Yıllar geçmiş ben on üç yaşına gelmiştim. 1970 yılında, mart ayının bir cumartesi günü Basınköy’deki evde otururken babam çalışma odasından gelerek divana oturdu. Elinde yeni yazmış olduğu Murtaza 2’nin müsveddeleri vardı. Yüzü gülüyordu. Yeni yazdığı Murtaza’yı bize okumaya başladı. O okurken aslında Murtaza’yı yaşıyor ve onda canlanıyordu , “Yağar idi yağmur, çakar idi şimşek hem da yıldırımlar…” sözünü hiçbir zaman unutmadım .

15 Eylül onun 95. yaşına bastığı gün.
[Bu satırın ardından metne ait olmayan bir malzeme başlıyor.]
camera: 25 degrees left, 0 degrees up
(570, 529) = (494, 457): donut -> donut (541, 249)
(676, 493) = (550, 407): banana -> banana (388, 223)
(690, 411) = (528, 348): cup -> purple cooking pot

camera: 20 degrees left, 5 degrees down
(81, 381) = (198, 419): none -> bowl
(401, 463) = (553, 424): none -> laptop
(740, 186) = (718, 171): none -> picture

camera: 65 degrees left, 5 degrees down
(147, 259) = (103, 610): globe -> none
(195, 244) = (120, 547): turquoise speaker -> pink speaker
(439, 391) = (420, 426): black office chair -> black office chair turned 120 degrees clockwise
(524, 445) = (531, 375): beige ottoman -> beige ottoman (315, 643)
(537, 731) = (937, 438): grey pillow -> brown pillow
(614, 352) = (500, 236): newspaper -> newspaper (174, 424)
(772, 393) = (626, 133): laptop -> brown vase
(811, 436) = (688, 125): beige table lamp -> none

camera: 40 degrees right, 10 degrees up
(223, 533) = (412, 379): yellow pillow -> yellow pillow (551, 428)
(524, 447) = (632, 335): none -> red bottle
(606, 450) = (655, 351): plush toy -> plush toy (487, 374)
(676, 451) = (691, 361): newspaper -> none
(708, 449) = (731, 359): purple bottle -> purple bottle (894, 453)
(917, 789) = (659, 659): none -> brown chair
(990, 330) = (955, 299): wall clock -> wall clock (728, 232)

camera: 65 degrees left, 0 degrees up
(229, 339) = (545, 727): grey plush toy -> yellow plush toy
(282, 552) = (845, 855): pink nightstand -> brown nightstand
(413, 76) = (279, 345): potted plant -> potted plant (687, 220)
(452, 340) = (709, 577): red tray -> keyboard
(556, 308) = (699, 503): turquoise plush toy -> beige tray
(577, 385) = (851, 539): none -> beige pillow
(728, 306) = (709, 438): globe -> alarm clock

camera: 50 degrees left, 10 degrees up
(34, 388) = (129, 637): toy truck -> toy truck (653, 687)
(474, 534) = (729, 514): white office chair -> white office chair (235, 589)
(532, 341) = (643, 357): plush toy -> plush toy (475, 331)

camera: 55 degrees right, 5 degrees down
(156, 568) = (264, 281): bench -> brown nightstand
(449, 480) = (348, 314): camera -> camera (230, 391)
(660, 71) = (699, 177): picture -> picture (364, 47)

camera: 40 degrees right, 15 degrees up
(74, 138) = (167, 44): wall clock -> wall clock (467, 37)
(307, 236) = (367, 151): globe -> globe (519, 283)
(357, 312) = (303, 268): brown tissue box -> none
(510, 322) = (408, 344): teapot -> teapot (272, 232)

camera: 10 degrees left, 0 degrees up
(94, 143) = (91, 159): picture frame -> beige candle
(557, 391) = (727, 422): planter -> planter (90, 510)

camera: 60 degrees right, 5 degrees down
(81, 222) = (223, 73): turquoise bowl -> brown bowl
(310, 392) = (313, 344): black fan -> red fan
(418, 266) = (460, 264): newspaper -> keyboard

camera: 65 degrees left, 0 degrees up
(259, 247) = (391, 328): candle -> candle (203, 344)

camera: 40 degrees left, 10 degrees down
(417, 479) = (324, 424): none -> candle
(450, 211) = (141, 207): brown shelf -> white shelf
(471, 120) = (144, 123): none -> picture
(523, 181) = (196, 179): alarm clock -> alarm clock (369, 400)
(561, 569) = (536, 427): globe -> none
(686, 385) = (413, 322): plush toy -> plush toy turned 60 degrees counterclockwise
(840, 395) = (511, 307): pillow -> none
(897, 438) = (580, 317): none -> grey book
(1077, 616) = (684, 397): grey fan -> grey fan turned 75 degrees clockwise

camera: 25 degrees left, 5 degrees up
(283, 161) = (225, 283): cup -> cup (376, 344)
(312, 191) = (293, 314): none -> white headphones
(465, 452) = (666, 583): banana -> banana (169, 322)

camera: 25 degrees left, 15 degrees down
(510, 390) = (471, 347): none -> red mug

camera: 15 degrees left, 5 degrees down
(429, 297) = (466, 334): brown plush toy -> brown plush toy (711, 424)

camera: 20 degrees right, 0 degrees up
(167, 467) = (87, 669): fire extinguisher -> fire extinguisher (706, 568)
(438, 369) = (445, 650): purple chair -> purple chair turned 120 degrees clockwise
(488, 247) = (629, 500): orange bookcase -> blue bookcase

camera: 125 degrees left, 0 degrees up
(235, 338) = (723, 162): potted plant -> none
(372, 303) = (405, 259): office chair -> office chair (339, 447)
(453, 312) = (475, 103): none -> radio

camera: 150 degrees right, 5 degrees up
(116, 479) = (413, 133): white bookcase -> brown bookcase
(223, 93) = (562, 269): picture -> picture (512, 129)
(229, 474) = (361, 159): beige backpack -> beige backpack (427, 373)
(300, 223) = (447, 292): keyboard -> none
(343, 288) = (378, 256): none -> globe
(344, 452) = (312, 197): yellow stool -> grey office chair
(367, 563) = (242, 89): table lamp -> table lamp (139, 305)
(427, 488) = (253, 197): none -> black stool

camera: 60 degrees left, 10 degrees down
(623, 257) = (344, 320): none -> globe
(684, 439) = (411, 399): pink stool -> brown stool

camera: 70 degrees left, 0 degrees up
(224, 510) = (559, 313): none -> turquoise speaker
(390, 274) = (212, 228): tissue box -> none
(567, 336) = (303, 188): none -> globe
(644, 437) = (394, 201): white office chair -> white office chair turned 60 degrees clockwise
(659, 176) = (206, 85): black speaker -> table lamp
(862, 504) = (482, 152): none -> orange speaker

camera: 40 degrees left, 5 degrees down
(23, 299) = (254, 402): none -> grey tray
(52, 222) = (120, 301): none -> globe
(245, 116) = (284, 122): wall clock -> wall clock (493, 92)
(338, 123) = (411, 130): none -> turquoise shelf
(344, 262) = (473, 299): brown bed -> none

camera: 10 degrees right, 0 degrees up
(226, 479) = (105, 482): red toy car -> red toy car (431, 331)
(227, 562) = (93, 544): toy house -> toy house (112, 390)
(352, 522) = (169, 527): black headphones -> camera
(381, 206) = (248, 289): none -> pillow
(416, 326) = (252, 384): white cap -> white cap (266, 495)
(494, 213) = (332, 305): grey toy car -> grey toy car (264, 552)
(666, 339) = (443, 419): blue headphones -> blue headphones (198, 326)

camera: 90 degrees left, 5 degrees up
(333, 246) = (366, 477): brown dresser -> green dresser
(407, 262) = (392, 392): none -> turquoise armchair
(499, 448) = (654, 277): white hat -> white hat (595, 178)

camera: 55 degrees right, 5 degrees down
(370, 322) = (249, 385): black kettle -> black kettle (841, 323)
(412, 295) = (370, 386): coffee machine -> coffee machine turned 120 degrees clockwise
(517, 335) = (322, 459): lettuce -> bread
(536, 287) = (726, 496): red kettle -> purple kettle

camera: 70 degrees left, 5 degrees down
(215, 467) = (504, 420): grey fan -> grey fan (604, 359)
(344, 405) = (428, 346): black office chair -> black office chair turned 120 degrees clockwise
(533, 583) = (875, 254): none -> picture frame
Doğduğu gün dedesi,Çanakkale’de teğmen olan babasına doğum müjdesini babamın imzasıyla çektiği şu telgrafla verir, “Ben de dehr’in sitemin çekmeye geldim dehr’e… Mehmet Raşit” Yani dünyanın sıkıntısını çekmeye geldim diyerek, hayatında yaşayacaklarının özetini babasına bildirmiş oluyordu. Çektiği sıkıntılar, halkın içinde olması, onları sevmesi onu gerçek bir sanatçı kıldı. Böylece 27 roman, 15 öykü, 2 anı, 2 tiyatro, 1 günlük/şiir, 1 düzyazı, 1 inceleme olmak üzere kırk dokuz yapıtı bizlere hediye etti. Toplumdan alacaklı olarak ölmesini bildi. Ama inanıyorum ki, bütün alacaklarını da helal ederdi.
Sağlığında hiçbir zaman diyemediğim bir sözü burada söylemek istiyorum. İyi ki doğdun baba! Doğum günün kutlu olsun!